How can I determine the minimum and maximum values for f32 that can safely be converted to i32 using @intFromFloat()? The following code triggers an error:

const std = @import("std");

test "intFromFloat" {
    const f: f32 = std.math.maxInt(i32);
    const i: i32 = @intFromFloat(f);
    std.debug.print("{d} => {d}\n", .{ f, i });
}

test.zig:5:34: error: float value '2147483648' cannot be stored in integer type 'i32'
    const i: i32 = @intFromFloat(f);

mperillo · March 30, 2024, 5:41pm

You need to know the number of bits used in the mantissa.

As an example: Single Precision, in particular Precision limitations on integer values.

maksverver · March 30, 2024, 5:53pm

The largest value that can be stored exactly in both i32 and f32 is 0b111111111111111111111111000000 = (1 << 31) - (1 << 7) == 2147483520.
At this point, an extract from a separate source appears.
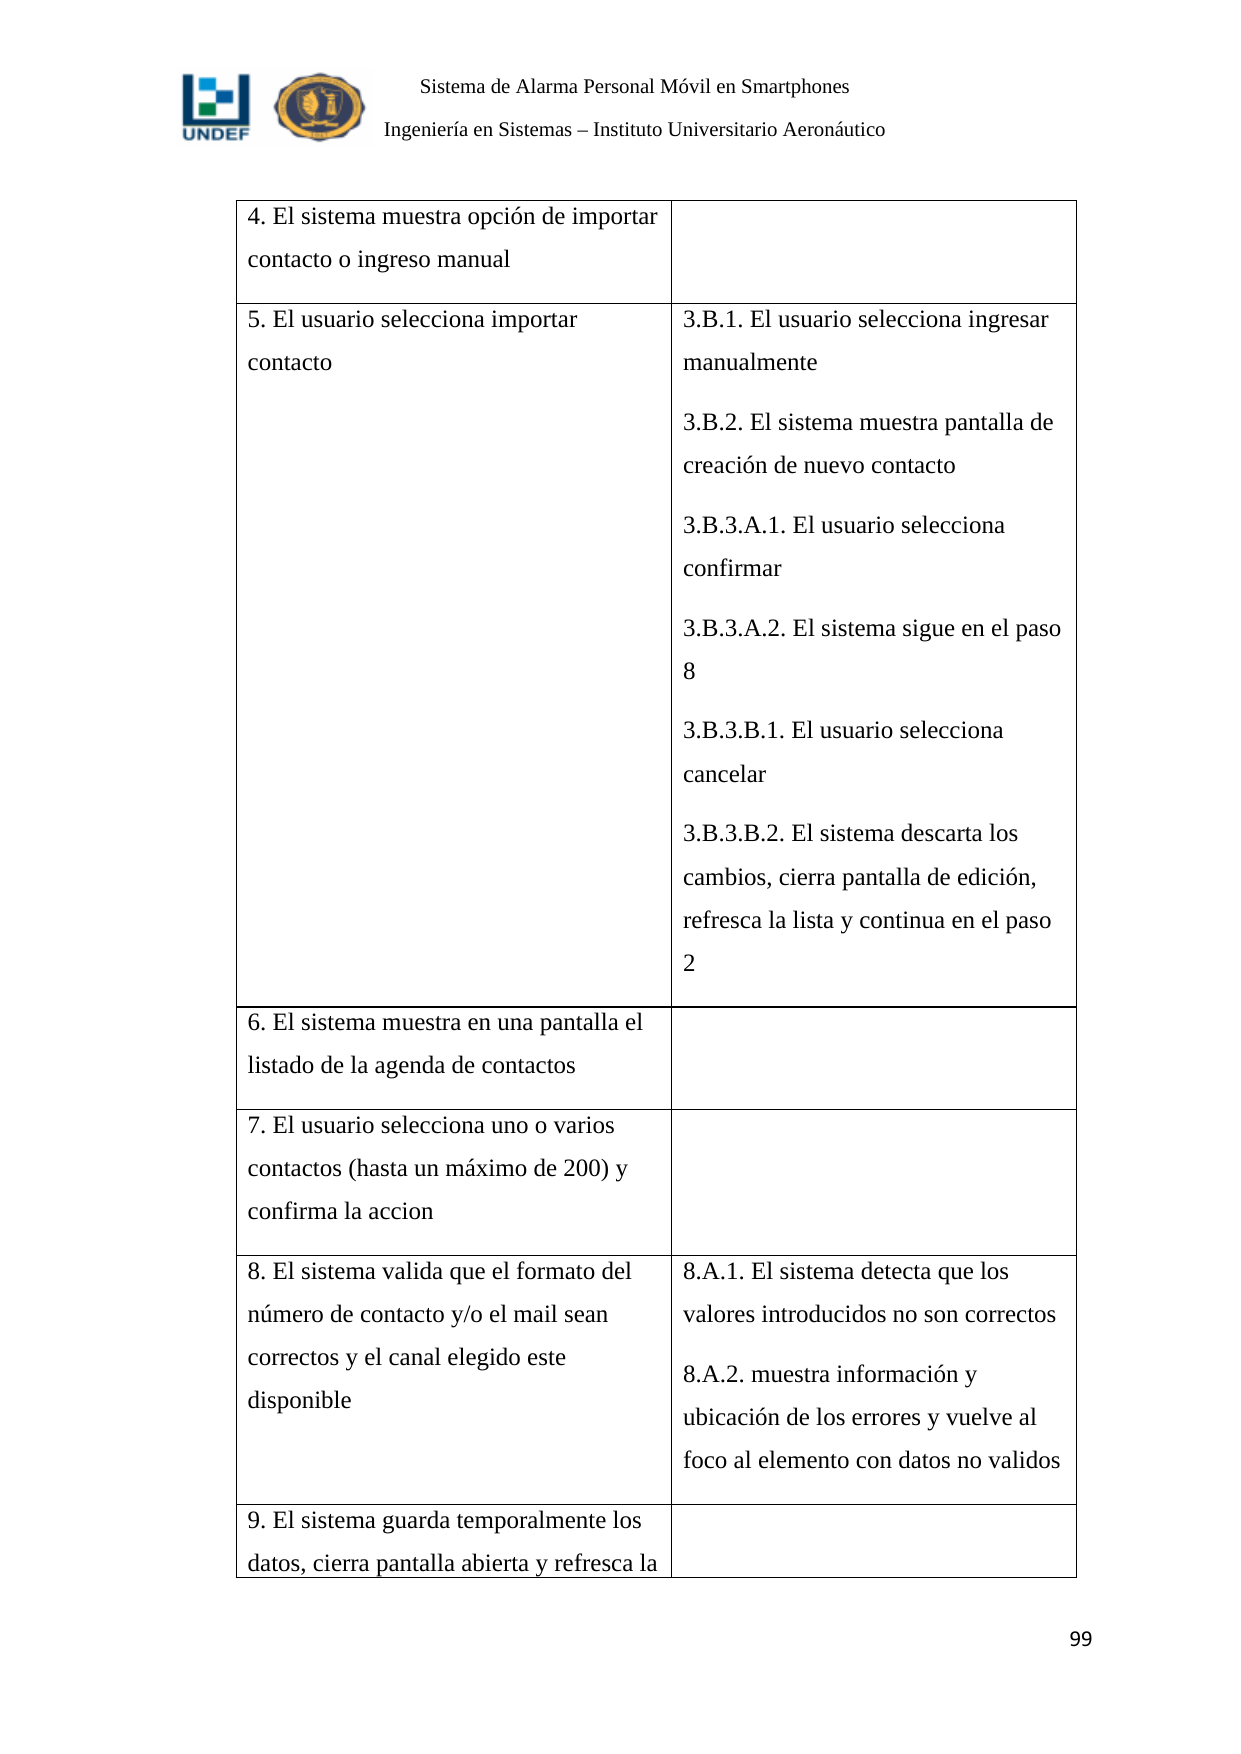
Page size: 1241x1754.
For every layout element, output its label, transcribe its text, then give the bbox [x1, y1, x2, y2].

That’s 31 binary digits of which the leading 24 are 1 and the trailing 7 are 0. That’s because i32 can store at most 31 bits (the 32nd bit is used to store the sign) so the value cannot exceed (1 << 31) - 1, and f32 can store at most 24 significant bits (of which 23 bits are stored explicitly in the mantissa, while the leading 1 bit is implicit), so you arrive at the above value as the largest integer that is exactly representable by both i32 and f32.

There is a bit more going on, though. When you assign a constant to an f32 quantity, zig apparently rounds the value to the nearest number. That’s why, in your example, std.math.maxInt(i32) which is (1 << 31) - 1 (which is representable by i32 but not f32) gets rounded up to (1 << 31) (which is representable by f32 but not i32). So similarly, there are some values higher than 2147483520 that you can assign to f32 but they will be rounded down to 2147483520 so they are then again representable by i32.

Note that means it’s not true that values between 0 and 2147483520 can safely roundtrip between i32 and f32, because they are still rounded due to the limited precision of f32. So for example, assigning 2147483520 - 1 == 2147483519 to an f32 causes it to be rounded up to 2147483520 too. The range of integers that can be safely converted from i32 to f32 and back to i32 is from 0 to (1 << 24) inclusive (!), again because of the 24-bit mantissa of f32. In other words, (1 << 24) + 1 is the smallest positive integer that cannot be represented by f32.

dimdin · March 30, 2024, 6:13pm

This prints 2147483647.

    const max_i = std.math.maxInt(i32);
    std.debug.print("{d}\n", .{ max_i });

Please note the last digit (it is not 8).
Float 32 precision is between 6 to 9 decimal digits, and the code converts 10 decimal digits. This number cannot be represented exactly as a 32bit binary float.